### Exercise directions
Reproduce the full listing without a single change.

-*-*-

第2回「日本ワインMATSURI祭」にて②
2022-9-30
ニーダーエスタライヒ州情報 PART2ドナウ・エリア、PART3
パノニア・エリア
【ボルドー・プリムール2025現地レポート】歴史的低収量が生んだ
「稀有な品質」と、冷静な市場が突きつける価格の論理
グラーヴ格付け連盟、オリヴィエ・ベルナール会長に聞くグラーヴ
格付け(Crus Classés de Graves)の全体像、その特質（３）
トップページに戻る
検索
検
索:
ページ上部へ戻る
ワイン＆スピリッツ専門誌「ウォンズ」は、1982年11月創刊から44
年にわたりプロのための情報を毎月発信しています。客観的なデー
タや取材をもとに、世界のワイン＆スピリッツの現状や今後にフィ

-*-*-

### Exercise answer
第2回「日本ワインMATSURI祭」にて②
2022-9-30
ニーダーエスタライヒ州情報 PART2ドナウ・エリア、PART3
パノニア・エリア
【ボルドー・プリムール2025現地レポート】歴史的低収量が生んだ
「稀有な品質」と、冷静な市場が突きつける価格の論理
グラーヴ格付け連盟、オリヴィエ・ベルナール会長に聞くグラーヴ
格付け(Crus Classés de Graves)の全体像、その特質（３）
トップページに戻る
検索
検
索:
ページ上部へ戻る
ワイン＆スピリッツ専門誌「ウォンズ」は、1982年11月創刊から44
年にわたりプロのための情報を毎月発信しています。客観的なデー
タや取材をもとに、世界のワイン＆スピリッツの現状や今後にフィ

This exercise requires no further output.